We already had an example of this phenomenon: the shortest period of $\sin x$ is $2\pi$, while the shortest period of $(\sin x)(\sin x)$ is $\pi$.  Here is a more dramatic example. Let $f(x)=\sin x$, and $g(x)=-\sin x$.  Each function has smallest period $2\pi$.  But their sum is the $0$-function, which has every positive number $p$ as a period!

*If $p$ and $q$ are periods of $f(x)$ and $g(x)$ respectively, then any common multiple of $p$ and $q$ is a period of $H(f(x), g(x))$ for any function $H(u,v)$, in particular when $H$ is addition and when $H$ is multiplication. So the least common multiple of $p$ and $q$, if it exists, is a period of $H(f(x),g(x))$. However, it need not be the smallest period.

*Periods can exhibit quite strange behaviour.

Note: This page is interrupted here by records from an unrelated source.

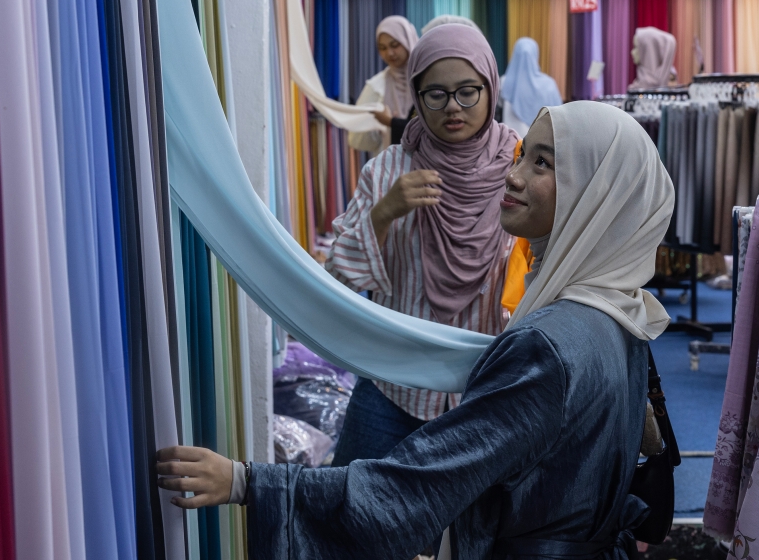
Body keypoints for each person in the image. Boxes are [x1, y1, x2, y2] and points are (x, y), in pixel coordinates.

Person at [156, 101, 676, 560]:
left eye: (543, 163)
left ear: (599, 194)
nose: (514, 176)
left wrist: (247, 482)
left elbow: (417, 486)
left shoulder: (547, 346)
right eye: (521, 155)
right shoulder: (619, 313)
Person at [328, 23, 518, 469]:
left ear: (490, 88)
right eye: (436, 94)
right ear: (416, 94)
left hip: (486, 387)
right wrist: (383, 213)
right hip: (394, 383)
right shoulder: (388, 170)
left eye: (467, 91)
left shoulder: (520, 167)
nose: (452, 107)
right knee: (353, 502)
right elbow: (337, 276)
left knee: (476, 514)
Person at [348, 15, 419, 155]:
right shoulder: (376, 85)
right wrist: (377, 130)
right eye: (382, 48)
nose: (389, 53)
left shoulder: (426, 79)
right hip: (390, 165)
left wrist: (390, 122)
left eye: (395, 45)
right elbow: (356, 139)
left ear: (408, 40)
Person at [499, 37, 563, 138]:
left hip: (511, 140)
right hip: (541, 140)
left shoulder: (504, 82)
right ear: (535, 55)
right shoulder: (549, 84)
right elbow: (559, 116)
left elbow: (498, 106)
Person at [627, 27, 677, 91]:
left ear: (649, 50)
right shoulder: (637, 87)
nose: (632, 52)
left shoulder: (671, 87)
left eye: (636, 47)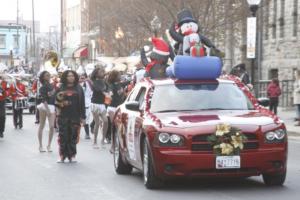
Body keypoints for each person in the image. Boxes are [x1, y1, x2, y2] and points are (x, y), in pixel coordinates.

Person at [55, 70, 85, 163]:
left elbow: (82, 103)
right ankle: (62, 155)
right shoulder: (61, 87)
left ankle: (72, 155)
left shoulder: (79, 88)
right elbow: (56, 102)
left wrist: (82, 117)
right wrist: (59, 111)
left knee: (73, 136)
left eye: (72, 76)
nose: (71, 77)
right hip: (63, 115)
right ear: (65, 77)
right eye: (68, 76)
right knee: (63, 136)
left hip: (75, 115)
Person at [90, 66, 111, 149]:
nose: (102, 73)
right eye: (100, 72)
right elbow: (98, 89)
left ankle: (102, 140)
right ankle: (94, 141)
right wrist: (105, 93)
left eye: (103, 72)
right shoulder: (94, 82)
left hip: (102, 104)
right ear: (96, 73)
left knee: (106, 121)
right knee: (97, 122)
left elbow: (108, 88)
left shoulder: (104, 82)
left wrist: (109, 92)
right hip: (95, 104)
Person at [37, 71, 56, 152]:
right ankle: (40, 145)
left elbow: (55, 97)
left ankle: (49, 145)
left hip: (52, 106)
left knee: (52, 126)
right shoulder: (42, 87)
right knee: (42, 125)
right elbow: (44, 99)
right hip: (44, 106)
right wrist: (47, 109)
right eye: (46, 75)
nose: (48, 76)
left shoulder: (52, 86)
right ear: (43, 77)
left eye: (49, 75)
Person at [79, 73, 93, 139]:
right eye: (81, 78)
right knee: (78, 120)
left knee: (86, 120)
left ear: (86, 78)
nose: (82, 79)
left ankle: (87, 134)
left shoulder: (89, 84)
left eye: (83, 78)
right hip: (79, 104)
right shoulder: (78, 84)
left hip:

For example, let $f(x)=1$ when $x$ is rational, and let $f(x)=0$ when $x$ is irrational. Then every positive rational $r$ is a period of $f(x)$.  In particular, $f(x)$ is periodic but has no shortest period.

*Quite often, the sum of two periodic functions is not periodic. For example, let $f(x)=\sin x+\cos 2\pi x$.  The first term has period $2\pi$, the second has period $1$. The sum is not a period. The problem is that $1$ and $2\pi$ are incommensurable. There do not exist positive integers $a$ and $b$ such that $(a)(1)=(b)(2\pi)$.